Si algo le faltaba a Pedro Sánchez para que se hiciera evidente su más absoluta soledad política es que le estallara una crisis como la de Ceuta. Un auténtico polvorín político que ha evidenciado cuatro cosas: los servicios de seguridad han sido incapaces de ofrecer una aproximación realista de lo que iba a suceder al Gobierno y eso ha sido fruto, también, de un largo y viejo desencuentro. En segundo lugar, los exagerados gestos del Gobierno de aproximación a Marruecos, cambiando, incluso, la posición española en el Sáhara Occidental, no han servido para nada. En tercer lugar, Estados Unidos e Israel esperaban su ocasión para hacer evidente que Ceuta y Melilla serán marroquíes cuando Mohamed VI quiera y ellos no harán nada para evitarlo. Y, finalmente, la mayoría de los países de la Unión Europea han aprovechado la salida en unas pocas horas de hasta 60.000 marroquíes hacia la ciudad de soberanía española para hacer evidente su malestar con la política migratoria de Pedro Sánchez.

El hecho de que hasta 22 países de la Unión Europea hayan firmado una carta impulsada por la primera ministra italiana, Giorgia Meloni, y que tanto ha enfurecido al primer ministro español, contiene una crítica implícita a la gestión española de la crisis, que no se limita a expresar su preocupación por lo ocurrido en Ceuta, sino que reclama una respuesta inmediata y coordinada de la UE, exige reforzar las fronteras exteriores de la Unión y plantea acelerar los retornos de los inmigrantes irregulares. Que la carta se haya hecho pública después de lo sucedido en Ceuta elimina cualquier análisis interesado que pretenda poner el acento en que son muchos los países destinatarios. Entre otras cosas, porque solo España la tiene.

El hecho de que de los 27 países de la UE tan solo España, Francia, Portugal, Irlanda y Luxemburgo hayan evitado firmar la carta ya traslada la soledad de España

El hecho de que de los 27 países de la UE tan solo España, Francia, Portugal, Irlanda y Luxemburgo hayan evitado firmarla ya traslada la soledad de España. No la ha firmado el Gobierno Sánchez porque era el aludido; Francia y Portugal, como países vecinos, no quieren incendiar aún más la situación; Irlanda es el país que ocupa rotatoriamente la presidencia de la UE; y Luxemburgo se encuentra lejos de una problemática como esta. En consecuencia, Sánchez no puede argüir ni que solo son unos pocos, ni que sean países de la derecha, ya que ciertamente los hay de esta ideología —Italia, República Checa o Finlandia—, pero también de centroderecha —Alemania, Grecia, Chipre y Croacia—, liberales —Estonia y Bélgica— o socialdemócratas como el Reino de Dinamarca. 

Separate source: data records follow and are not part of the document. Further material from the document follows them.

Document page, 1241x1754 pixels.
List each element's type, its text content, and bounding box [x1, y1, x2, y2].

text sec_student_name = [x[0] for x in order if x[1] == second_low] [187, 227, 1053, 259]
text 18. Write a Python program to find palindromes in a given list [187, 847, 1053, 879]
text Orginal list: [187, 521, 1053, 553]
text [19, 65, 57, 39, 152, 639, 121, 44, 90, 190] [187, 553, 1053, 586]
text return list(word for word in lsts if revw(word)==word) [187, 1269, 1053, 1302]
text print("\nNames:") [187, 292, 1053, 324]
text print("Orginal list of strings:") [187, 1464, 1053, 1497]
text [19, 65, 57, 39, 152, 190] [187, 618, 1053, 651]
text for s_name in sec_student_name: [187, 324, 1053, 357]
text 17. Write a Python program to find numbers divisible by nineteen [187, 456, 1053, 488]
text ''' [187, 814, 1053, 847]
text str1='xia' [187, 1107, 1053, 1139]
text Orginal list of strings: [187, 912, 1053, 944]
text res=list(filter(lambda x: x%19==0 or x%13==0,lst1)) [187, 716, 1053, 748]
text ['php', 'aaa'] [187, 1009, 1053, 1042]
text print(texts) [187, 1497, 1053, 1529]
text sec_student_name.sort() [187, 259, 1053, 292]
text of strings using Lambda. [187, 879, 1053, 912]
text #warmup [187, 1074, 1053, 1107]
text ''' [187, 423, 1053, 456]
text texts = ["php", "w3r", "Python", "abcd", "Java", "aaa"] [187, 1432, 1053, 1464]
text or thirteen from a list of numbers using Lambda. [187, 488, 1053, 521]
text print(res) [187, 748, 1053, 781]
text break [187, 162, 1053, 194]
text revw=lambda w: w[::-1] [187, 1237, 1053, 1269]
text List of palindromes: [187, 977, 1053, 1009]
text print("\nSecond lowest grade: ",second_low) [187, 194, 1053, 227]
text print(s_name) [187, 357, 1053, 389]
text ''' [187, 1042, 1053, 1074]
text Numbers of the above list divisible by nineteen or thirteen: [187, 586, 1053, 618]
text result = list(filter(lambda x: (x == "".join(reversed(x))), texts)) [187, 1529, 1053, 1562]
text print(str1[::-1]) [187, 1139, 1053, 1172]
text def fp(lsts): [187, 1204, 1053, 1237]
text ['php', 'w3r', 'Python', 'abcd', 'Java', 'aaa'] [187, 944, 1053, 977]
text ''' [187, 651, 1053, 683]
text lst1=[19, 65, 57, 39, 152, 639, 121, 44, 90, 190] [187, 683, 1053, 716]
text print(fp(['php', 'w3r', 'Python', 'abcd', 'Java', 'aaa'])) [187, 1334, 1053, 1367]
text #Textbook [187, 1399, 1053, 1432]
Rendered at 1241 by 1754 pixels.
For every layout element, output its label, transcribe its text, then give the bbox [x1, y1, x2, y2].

El semanario Politico, el más influyente en Europa, ha puesto el acento del malestar de los 22 países de la UE en la regularización de hasta 1,2 millones de inmigrantes aprobada por el gobierno español y que, en su opinión, ha actuado también como un factor de atracción. La crisis de Ceuta no sería, según el semanario con sede en Bruselas, un episodio aislado provocado únicamente por Marruecos, sino que estaría relacionada también con la percepción de que entrar irregularmente en España puede acabar conduciendo a una situación legal. Vamos, que España es un coladero. Como sucede siempre en la UE, las posiciones se acercarán, pero las discrepancias ya son irreconducibles y se han hecho públicas.

Curioso país este de España en que, con una crisis política descomunal, el presidente del Gobierno mantiene su calendario de vacaciones como si tal cosa y se va el 1 de agosto hacia Lanzarote, en principio durante cuatro semanas. Y del jefe del Estado no hay imágenes de actividad alguna desde el despacho con el presidente del Gobierno el pasado día 29 en el Palacio Real de la Almudaina de Palma. Hace solo tres días, pero lo de Ceuta no había sucedido. Realmente, Spain is different.